── Testo estratto ──

Feb 11 2024

Non lasciate che i vostri vecchi muoiano di indifferenza e solitudine

Non lasciate che i vostri vecchi muoiano di indifferenza e solitudine

Si può lasciare questo mondo in tanti modi. Spesso per malattia, a volte per limiti di età, quando il nostro corpo consumato dice basta. Stavo pensando a mia madre Jole, poco fa. Lei se n’è andata il 14 agosto di alcuni anni fa. Gli anni del covid. Ma non è morta di covid. L’epidemia a cui eravamo tutti soggetti, è stata forse una concausa. Perchè l’ha costretta a restare isolata. Spesso proprio sola. Ma Jole non aveva paura della solitudine. O invece sì che ne aveva paura. Aveva i suoi amici, i suoi molteplici interessi che la tenevano in vita brillantemene per una persona che ha vissuto 95 anni. Usciva, entrava, cucinava pur con l’aiuto di una persona che restava in sua compagnia almeno per mezza giornata. Aveva una bella tempra Jole. Che è rimasta intatta prima dell’inizio del suo verticale tracollo degli ultimi mesi.

Avrei potuto fare qualcosa in più per lei, avrei potuto sostenerla, piscologicamente, affettivamente oltre sbrigare faccende quando andavo a trovarla a Milano?

La risposta è sì, avrei potuto. Ma non sono riuscito a starle accanto come avrei dovuto. Lo focalizzo solo ora. La superficialità e l’inconsistenza delle relazioni che spesso abbiamo con i nostri genitori, determinano il loro scollamento nei confronti della vita. Innescano l’apatia. Jole, invece, era una che voleva vivere e che non si è mai lasciata andare. Il covid ha creato paletti e confini per cui, volendo rimanere nella sua casa, era difficile andarla a trovare anche per chi come mia sorella era medico. Quello di cui mi rammarico e di non avere avuto la voglia, l’energia, la consapevolezza, di incontrarla ‘davvero’. E per davvero intendo senza pregiudizi e giudizi, senza il peso del passato, delle nostre incomprensioni e incomunicabilità. A sprazzi solo a sprazzi sono risucito a superare le barriere mentali e avvicinarmi a lei come persona e non come figlio. Avvicinarsi avrebbe significato sedersi accanto e chiederle con il cuore aperto e in ascolto: ‘Mamma come stai’? Oppure ‘Papà come ti va?’ Non solo nel fisico, che era quel che era, ma nello spirito, nell’anima, nei suoi pensieri e nel suo cuore. E mi rendo conto che un velo di indifferenza ha ostacolato il nostro ideale dialogo.

───
── Dati mostrati ──

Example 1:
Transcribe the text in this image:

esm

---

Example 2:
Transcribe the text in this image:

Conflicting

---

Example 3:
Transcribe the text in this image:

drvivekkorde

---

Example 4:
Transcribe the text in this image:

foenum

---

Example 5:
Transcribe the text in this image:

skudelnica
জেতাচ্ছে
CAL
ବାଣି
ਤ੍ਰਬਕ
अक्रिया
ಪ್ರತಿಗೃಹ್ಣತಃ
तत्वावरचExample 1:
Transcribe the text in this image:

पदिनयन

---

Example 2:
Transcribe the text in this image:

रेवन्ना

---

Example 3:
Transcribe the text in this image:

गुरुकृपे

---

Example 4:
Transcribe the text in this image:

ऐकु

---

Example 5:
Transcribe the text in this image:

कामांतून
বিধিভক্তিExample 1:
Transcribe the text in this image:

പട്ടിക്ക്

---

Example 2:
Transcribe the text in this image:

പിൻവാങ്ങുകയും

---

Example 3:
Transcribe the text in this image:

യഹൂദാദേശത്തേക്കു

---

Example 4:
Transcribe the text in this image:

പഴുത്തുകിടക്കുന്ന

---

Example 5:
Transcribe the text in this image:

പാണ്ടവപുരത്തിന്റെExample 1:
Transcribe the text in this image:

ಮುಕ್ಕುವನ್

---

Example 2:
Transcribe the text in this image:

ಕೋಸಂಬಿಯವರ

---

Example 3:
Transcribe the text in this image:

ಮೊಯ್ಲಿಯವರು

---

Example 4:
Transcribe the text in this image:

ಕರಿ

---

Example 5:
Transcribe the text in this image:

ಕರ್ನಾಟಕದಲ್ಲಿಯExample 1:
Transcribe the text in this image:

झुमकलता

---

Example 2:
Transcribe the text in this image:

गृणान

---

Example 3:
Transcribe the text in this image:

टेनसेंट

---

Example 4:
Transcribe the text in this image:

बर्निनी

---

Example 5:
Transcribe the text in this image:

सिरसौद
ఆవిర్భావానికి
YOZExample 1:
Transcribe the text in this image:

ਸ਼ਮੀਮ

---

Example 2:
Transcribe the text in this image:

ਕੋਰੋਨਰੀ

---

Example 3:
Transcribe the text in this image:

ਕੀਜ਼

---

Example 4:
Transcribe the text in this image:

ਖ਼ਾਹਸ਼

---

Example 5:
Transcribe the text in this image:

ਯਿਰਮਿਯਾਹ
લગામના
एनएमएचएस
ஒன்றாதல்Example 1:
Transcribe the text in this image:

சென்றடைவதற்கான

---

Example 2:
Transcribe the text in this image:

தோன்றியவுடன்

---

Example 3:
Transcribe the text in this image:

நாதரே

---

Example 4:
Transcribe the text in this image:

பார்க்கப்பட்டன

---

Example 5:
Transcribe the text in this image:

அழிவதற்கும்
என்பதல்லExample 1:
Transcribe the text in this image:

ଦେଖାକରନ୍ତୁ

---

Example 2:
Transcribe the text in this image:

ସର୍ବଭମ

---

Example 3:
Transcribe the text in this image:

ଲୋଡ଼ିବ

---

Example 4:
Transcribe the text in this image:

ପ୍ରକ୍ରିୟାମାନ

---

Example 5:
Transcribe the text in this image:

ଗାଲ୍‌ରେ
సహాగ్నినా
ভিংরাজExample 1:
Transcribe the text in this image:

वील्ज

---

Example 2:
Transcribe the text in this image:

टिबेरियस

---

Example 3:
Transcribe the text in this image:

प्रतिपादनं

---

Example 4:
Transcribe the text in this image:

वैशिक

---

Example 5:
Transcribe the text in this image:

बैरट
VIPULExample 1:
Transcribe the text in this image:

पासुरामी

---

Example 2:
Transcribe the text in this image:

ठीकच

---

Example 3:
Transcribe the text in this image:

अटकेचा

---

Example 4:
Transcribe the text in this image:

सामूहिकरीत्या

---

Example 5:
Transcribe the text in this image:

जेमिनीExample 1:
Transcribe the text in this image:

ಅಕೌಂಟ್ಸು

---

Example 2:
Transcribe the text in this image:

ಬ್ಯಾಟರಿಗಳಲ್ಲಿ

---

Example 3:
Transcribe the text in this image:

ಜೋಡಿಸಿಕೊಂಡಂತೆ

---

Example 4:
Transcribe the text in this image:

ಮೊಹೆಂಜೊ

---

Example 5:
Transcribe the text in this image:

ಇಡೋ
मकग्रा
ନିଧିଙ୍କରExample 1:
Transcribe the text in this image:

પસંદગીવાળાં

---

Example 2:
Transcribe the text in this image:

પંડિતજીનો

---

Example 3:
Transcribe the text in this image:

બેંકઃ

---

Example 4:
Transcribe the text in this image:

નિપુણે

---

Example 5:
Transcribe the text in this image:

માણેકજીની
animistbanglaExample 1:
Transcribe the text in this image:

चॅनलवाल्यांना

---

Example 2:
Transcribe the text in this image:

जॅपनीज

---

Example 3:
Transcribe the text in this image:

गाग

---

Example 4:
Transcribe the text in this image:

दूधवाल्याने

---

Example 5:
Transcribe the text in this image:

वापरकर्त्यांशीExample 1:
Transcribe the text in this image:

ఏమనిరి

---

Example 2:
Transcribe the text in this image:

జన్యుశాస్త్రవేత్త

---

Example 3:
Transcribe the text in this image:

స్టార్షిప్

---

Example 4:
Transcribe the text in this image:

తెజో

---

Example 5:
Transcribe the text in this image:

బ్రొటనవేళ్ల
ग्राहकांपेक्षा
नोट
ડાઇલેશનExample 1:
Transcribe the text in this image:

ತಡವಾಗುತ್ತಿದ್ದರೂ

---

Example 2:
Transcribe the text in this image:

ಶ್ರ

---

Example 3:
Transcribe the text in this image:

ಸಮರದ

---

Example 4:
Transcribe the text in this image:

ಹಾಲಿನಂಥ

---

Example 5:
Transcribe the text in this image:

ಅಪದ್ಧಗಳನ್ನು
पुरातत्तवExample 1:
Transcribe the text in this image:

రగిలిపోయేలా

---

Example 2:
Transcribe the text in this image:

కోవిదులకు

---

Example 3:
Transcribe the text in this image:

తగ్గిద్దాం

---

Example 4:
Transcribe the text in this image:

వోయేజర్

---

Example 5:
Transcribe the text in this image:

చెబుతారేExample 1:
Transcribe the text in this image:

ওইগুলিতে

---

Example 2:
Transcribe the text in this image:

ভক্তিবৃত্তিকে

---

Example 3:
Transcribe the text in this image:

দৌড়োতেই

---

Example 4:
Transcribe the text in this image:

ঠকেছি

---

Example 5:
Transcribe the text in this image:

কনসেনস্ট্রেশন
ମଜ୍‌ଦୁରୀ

───

## Compiti dell'esercizio
a) Stampa il brano del testo su Jole che comincia con "Si può lasciare" e finisce con "degli ultimi mesi.".
b) Secondo il testo su Jole, le seguenti affermazioni sono vere? Per ciascuna rispondi sì o no e cita le parole del testo che lo stabiliscono. (i) Jole è morta di covid. (ii) Jole ha vissuto 95 anni. (iii) La sorella di chi scrive era medico.
c) Prosegui il testo su Jole a partire dalla sua ultima frase.

## Risposte per compito
a)
Si può lasciare questo mondo in tanti modi. Spesso per malattia, a volte per limiti di età, quando il nostro corpo consumato dice basta. Stavo pensando a mia madre Jole, poco fa. Lei se n’è andata il 14 agosto di alcuni anni fa. Gli anni del covid. Ma non è morta di covid. L’epidemia a cui eravamo tutti soggetti, è stata forse una concausa. Perchè l’ha costretta a restare isolata. Spesso proprio sola. Ma Jole non aveva paura della solitudine. O invece sì che ne aveva paura. Aveva i suoi amici, i suoi molteplici interessi che la tenevano in vita brillantemene per una persona che ha vissuto 95 anni. Usciva, entrava, cucinava pur con l’aiuto di una persona che restava in sua compagnia almeno per mezza giornata. Aveva una bella tempra Jole. Che è rimasta intatta prima dell’inizio del suo verticale tracollo degli ultimi mesi.

b)
(i) No: "Ma non è morta di covid."
(ii) Sì: "per una persona che ha vissuto 95 anni".
(iii) Sì: "come mia sorella era medico".

c)
‘Mamma come stai’? ‘Papà come ti va?’

Quello che avremmo forse voluto e potuto avere ma che, ognuno chiuso nel proprio dolore, nel proprio buio, nell’impossibilità di comunicare, non è riuscito a tirare fuori. E così è trascorsa buona parte del nostro tempo insieme. Mansioni da svolgere, richieste da esaudire in una routine quotidiana eseguita con scarso amore. La solitudine percepita quando si è in compagnia, è ancora più devastante. Per questo ora ripensare a quegli anni mi pesa. Ripensare al tempo perso dietro al muro del non aver saputo comunicare, mi addolora. Ai giovani dico di non lasciare che le incomprensioni invadano lo spazio amorevole che potreste concedervi con i vostri genitori. Non lasciate che le vostre quotidiane problematiche cancellino il sacro tempo che potreste dedicare a loro. Non servono ore. Bastano pochi, reali e sinceri minuti per fare sentire la vostra vicinanza anche se vivete a chilometri di distanza. Hanno bisogno di sentire la presenza del vostro cuore.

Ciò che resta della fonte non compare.